Оба эти пиквикиста, по-видимому. принадлежат к тому же социальному слою, что и мистер Пиквик, хотя их социальное положение очерчено столь же неопределенно. Первоначально, по первой главе, они — равноправные с мистером Пиквиком члены клуба, но чем дальше развивается рассказ об их похождениях, тем более они молодеют, и в конце концов оказываются едва лишь начинающими деловую жизнь, малоопытными людьми. Возраст их неизвестен; ясно только, что они представляют поколение, следующее за Пиквиком, — то, которое начинает «благополучную» викторианскую эпоху Англии XIX века. Ничто не мешает предположить, что они, прежде чем предпринять свои похождения, состояли начинающими клерками в конторе мистера Пиквика. Во всяком случае, как они познакомились и сошлись с мистером Пиквиком. неизвестно. Когда в пятидесятой [в наст, издании — сорок пятой. Ред.] главе Диккенс посылает мистера Пиквика в Бирмингем мирить отца Уинкля с сыном, мы узнаем только, что мистер Пиквик состоял в переписке с Уинклем-старшим как наставник его отпрыска, не будучи лично с ним знаком. Были ли у мистера Пиквика какие-нибудь еще отношения, может быть деловые, с бирмингемским владельцем пристани, об этом мы не знаем. Ясно, что комбинация с перепиской придумана Диккенсом ad hoc, чтобы дать право мистеру Пиквику выступить в роли примирителя. Точно так же ad hoc сочинен ливерпульский агент, который переправляет Джингля в Демерару и который, оказывается, не раз был обязан мистеру Пиквику (гл. 48, LIII), когда тот еще вел свое, нам неизвестное дело. И точно так же ad hoc, — может быть, потому, что уже некогда было вводить в роман новых лиц, — в последней главе романа мы неожиданно узнаем, что мистер Снодграсс был сирота и мистер Пиквик в силу неизвестных отношений с неизвестным отцом мистера Снодграсса состоял опекуном последнего.
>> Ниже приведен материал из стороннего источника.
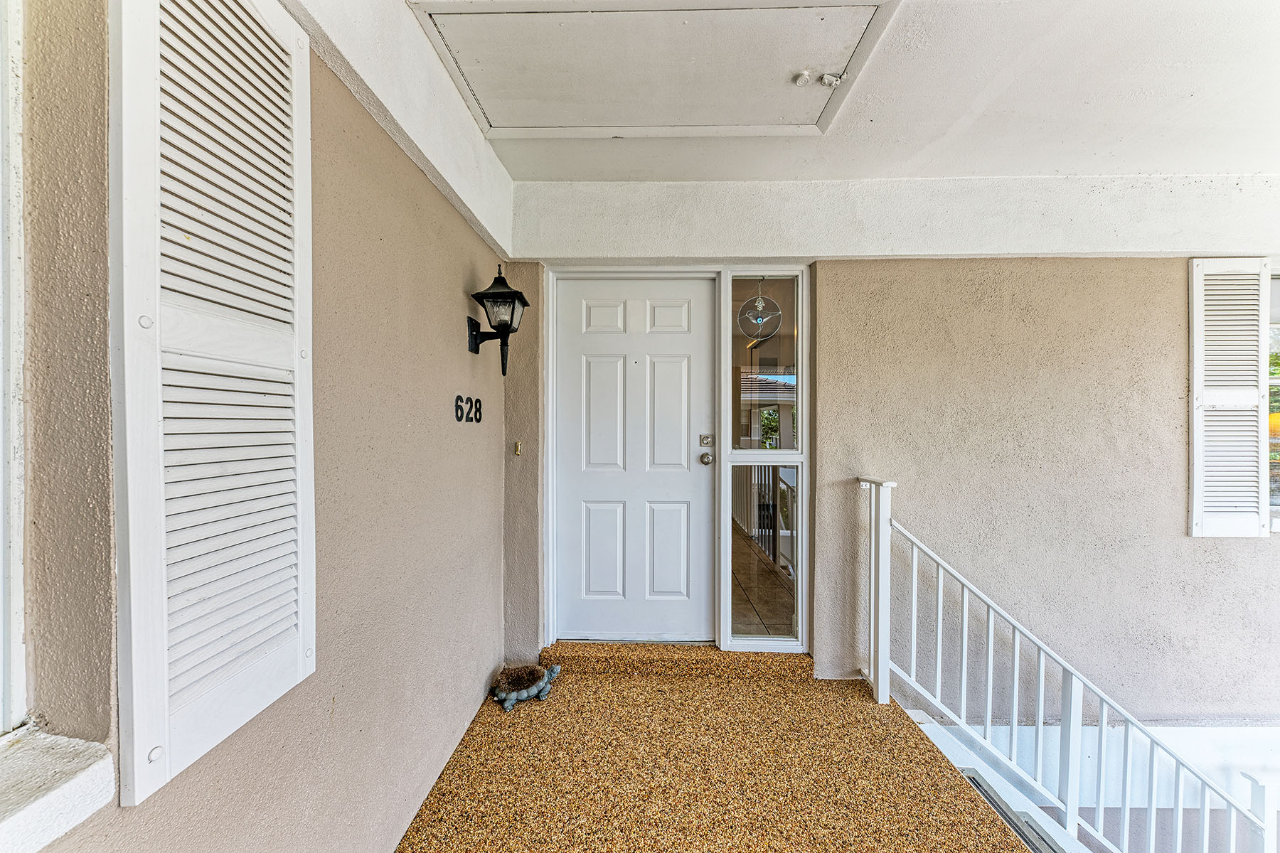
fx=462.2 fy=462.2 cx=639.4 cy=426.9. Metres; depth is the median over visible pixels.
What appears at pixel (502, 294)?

Диккенсу не нужно было бы в конце романа придумывать такую экспозицию, если бы он сразу имел в виду некоторую социальную группу, связанную реальными отношениями.
ЧАСТЬ 15
Конец и продолжение «Пиквика»
Честертон в книге о Диккенсе отмечает создавшееся у него с детства впечатление, что в «Пиквикском клубе» нет конца, как будто в книге недостает нескольких страниц. На этом основании он даже не считает это произведение романом, потому что у романа непременно есть конец. С другой стороны, он думает, что Диккенс с таким же успехом мог бы остановиться на любом другом месте, где завершается какой-нибудь эпизод. Читатель всегда будет чувствовать, что похождения Пиквика не кончились, и будет ждать, что где-нибудь он с ним да столкнется еще раз. Насколько причудливо утверждение Честертона, будто «конец» есть признак романа, настолько же убедительно его желание еще раз встретиться с Пиквиком. Недаром Сэм Уэллер, хорошо проникший в психологию своего хозяина, скептически относится к заявлению, будто его похождения кончены. Как знать? Сейчас он так думает, но кто поручится, что он не изменит своего решения, ведь у него душа двадцатипятилетнего (гл. 50, LVI)? Именно наблюдение Сэма в особенности убеждает, что дело здесь не только в формальных недостатках построения. В романе нет временного приурочения, а потому, естественно, нет и определенного во времени конца, как нет и начала, ибо мы не знаем, откуда пришли все эти старомодные чудаки.
Вкладывая слова сомнения в уста Сэма, Диккенс, может быть, сам испытывал то чувство, которое испытывает читатель, закрывая его книгу: как жаль, что кончилась вся эта неразбериха! А может быть, в таком ненастоящем окончании «без конца» неясно для самого Диккенса проявился инстинкт писателя: если бы дальнейшие его литературные успехи оказались не так блестящи и он потерял внимание читателя, ему нетрудно было бы вернуть его, вызвав вновь на сцену мистера Пиквика. Мистер Пиквик воскрес бы и, как воскресший Рокамболь, продолжал бы свои похождения: вне времени их можно было бы продолжать, сколько хватило бы пространства. И действительно — не прошло и двух лет по окончании «Пиквикского клуба», как Диккенс обдумывает план новой литературной затеи с участием мистера Пиквика и Сэма Уэллера, изложенный им в письме к Форстеру (июль 1839 г.).